__WHAT IS REQUIRED__:
Starting at the line that contains "possono essere combinati con" and ending at the line that contains "tipi di posto)", set out the lines from the records below as a numbered list, leaving out any blank lines.
[Start of Attachment]
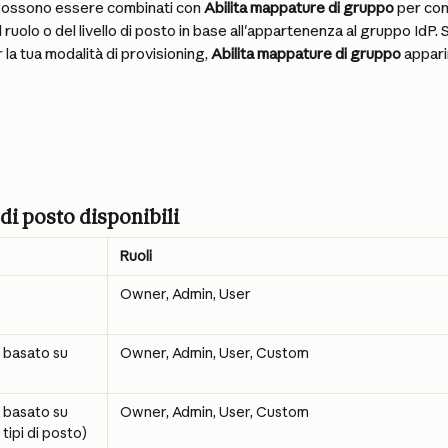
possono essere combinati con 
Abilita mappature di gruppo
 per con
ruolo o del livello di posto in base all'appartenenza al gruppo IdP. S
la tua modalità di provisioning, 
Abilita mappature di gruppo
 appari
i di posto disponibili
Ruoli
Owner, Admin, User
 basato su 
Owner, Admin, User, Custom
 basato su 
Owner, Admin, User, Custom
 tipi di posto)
[End of Attachment]
[Start of Attachment]
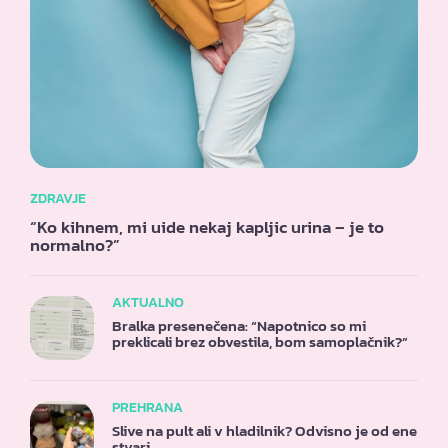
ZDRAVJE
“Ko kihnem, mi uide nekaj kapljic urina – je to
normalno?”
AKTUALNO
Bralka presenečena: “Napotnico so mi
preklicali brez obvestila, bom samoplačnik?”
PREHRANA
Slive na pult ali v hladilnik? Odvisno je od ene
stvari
[End of Attachment]
[Start of Attachment]
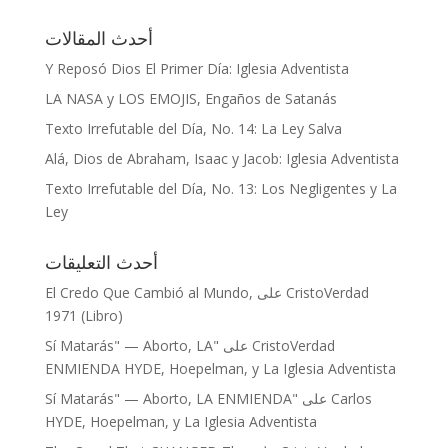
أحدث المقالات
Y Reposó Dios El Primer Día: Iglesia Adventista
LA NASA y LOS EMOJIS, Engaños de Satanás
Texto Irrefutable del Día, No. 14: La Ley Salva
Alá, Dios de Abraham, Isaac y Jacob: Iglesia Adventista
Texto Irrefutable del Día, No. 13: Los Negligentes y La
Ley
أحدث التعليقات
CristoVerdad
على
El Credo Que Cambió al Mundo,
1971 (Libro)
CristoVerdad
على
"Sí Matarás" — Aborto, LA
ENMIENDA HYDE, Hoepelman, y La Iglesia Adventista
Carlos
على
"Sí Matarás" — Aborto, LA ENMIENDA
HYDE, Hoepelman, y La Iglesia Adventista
[End of Attachment]
__PROBLEM SOLUTION__:
1. possono essere combinati con 
2. Abilita mappature di gruppo
3.  per con
4. ruolo o del livello di posto in base all'appartenenza al gruppo IdP. S
5. la tua modalità di provisioning, 
6. Abilita mappature di gruppo
7.  appari
8. i di posto disponibili
9. Ruoli
10. Owner, Admin, User
11.  basato su 
12. Owner, Admin, User, Custom
13.  basato su 
14. Owner, Admin, User, Custom
15.  tipi di posto)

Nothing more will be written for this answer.